Abstract

The construction of Prostitutes: Identity, Citizenship and Equality in Brazil. This article tries to analyse the real-life issues of prostitutes through the lens of citizenship. That is, we try to understand how prostitutes are seen in a citizenship sense and how they are (mis)treated because of their profession. In a more concrete sense, this work has as its focus the prostitutes that work on the streets of W3 Norte, in Brasilia. The research was developed using ethnography methods, being that the author accompanied most of the situations narrated. Other ethnographies were also used to complement and cause reflection on the view of the researcher as well as bibliography that resonated gender and citizenship questions, almost always concerning women and their sexuality in modern society.

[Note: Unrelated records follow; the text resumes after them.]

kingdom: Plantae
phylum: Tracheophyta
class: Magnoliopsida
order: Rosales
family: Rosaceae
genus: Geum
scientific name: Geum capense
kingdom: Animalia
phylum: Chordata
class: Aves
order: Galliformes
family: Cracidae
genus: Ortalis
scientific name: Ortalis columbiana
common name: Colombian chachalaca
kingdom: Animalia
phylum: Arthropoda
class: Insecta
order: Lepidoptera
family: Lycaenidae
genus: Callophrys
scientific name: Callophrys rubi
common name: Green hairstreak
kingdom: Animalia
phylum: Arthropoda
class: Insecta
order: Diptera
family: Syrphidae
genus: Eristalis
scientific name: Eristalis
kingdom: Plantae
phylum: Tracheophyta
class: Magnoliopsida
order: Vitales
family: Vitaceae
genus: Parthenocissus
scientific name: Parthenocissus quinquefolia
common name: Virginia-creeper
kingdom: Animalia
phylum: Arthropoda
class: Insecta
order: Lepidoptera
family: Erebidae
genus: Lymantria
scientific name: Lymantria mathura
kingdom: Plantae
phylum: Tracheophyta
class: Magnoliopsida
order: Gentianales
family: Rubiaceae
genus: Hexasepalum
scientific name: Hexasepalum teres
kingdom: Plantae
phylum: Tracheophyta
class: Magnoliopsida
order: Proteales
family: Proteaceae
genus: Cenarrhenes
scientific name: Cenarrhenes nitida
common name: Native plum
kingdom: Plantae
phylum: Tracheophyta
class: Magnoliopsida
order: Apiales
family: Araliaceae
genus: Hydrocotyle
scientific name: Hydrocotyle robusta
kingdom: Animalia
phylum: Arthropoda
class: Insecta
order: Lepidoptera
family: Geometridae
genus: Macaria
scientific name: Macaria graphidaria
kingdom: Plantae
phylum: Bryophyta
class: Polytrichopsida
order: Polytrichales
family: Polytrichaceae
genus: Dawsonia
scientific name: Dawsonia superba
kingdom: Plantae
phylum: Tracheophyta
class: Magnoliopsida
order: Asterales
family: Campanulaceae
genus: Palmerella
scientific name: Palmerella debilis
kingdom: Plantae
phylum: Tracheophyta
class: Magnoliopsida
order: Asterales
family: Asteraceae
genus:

Being that the research has as one of its specificity the region and the history of Brasil, the concept of equality and the notion of citizenship must and is relative to these particulars. That being said, this dissertation tries to embody the concepts of citizenship comparing them to other uses of the word in other cultures. In that way, it makes it clearer what is to be expected in prostitution cases and their (mis)treatment in the public sphere. The history of citizenship in Brasil has obvious bearing on the way prostitutes have been treated throughout the course of the region’s past. One also analyzes the manner in which prostitutes and women in relate in general, with a more specific look towards the influence of the symbol ‘prostitute’ on women’s morals. The idea of the rule of law and the rights and guarantees that go along with it are important to better understand citizenship and, in that sense, the necessity to include people in a democracy threshold. Those that do not feel and are not represented by the very same institutions that have the duty of including all those that are affected by their laws and underrepresented and normally treated as second-class citizens. Nowadays, the most common debate that regards prostitute’s right involves the regulation of their profession and, in that sense, this dissertation tries to work out what kind of treatment can be expected from an eventual regulation. One has found that regulation is a step towards a recognition of rights, but is far from resolving all the citizen aspects of these women that are treated as if they lose all rights they have once they begin exercising their profession.